WHAT THIS TASK INVOLVES: Return the lines of the material below as a JSON list of strings, one string per line, leaving out blank lines. Start at the beginning of the material and end with the line that contains "Reading left to".

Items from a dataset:
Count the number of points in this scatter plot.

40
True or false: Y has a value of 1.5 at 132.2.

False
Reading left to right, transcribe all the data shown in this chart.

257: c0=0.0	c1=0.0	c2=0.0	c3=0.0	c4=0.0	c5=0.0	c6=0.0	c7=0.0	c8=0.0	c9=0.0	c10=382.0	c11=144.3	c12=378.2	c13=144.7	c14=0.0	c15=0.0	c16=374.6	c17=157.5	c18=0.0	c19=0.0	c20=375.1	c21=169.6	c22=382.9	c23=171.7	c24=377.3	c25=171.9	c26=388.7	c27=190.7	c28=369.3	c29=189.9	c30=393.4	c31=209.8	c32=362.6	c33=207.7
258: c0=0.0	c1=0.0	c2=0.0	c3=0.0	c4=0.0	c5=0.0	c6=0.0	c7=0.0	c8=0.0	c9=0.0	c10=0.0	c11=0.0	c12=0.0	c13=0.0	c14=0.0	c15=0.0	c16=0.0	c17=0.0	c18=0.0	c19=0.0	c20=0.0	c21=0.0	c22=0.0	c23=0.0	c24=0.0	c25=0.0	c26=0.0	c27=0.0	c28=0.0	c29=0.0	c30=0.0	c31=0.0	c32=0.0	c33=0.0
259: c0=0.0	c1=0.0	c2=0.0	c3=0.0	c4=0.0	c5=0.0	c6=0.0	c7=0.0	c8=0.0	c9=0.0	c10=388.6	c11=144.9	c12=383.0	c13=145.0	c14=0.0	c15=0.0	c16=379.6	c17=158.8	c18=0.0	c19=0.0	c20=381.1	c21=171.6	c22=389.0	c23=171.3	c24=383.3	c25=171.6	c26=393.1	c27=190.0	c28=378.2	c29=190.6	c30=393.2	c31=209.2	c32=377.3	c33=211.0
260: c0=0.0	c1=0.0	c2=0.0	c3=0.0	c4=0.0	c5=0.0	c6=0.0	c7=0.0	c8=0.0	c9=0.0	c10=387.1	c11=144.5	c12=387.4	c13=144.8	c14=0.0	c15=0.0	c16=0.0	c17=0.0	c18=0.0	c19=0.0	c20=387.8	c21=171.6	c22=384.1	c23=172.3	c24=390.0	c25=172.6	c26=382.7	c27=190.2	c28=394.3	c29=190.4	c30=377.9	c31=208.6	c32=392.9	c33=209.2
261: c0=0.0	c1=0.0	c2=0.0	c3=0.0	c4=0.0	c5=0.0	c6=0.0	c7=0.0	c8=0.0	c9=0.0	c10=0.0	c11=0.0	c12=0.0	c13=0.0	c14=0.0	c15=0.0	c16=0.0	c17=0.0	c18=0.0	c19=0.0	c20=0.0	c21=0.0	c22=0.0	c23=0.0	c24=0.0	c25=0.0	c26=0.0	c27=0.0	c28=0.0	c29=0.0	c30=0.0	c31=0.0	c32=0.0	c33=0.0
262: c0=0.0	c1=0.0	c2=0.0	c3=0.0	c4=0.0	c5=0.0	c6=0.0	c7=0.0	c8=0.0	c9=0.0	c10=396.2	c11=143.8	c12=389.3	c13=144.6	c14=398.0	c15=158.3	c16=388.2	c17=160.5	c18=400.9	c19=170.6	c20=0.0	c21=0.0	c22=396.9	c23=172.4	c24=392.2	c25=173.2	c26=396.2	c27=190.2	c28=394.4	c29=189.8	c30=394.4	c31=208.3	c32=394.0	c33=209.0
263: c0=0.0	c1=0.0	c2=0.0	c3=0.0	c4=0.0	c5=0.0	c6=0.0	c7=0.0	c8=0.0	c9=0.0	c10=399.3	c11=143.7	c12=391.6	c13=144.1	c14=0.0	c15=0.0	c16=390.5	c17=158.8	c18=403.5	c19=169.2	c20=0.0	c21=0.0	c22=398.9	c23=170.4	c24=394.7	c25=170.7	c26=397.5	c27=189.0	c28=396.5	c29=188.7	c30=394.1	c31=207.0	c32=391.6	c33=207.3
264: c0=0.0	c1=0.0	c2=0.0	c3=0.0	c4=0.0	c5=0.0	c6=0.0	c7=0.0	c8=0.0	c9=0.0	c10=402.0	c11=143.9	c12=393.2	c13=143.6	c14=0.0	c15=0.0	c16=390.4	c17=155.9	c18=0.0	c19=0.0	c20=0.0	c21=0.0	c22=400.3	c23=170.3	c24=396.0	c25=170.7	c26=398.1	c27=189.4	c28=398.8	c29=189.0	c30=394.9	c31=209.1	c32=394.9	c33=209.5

WRITTEN SOLUTION:
[
  "Count the number of points in this scatter plot.",
  "40",
  "True or false: Y has a value of 1.5 at 132.2.",
  "False",
  "Reading left to right, transcribe all the data shown in this chart."
]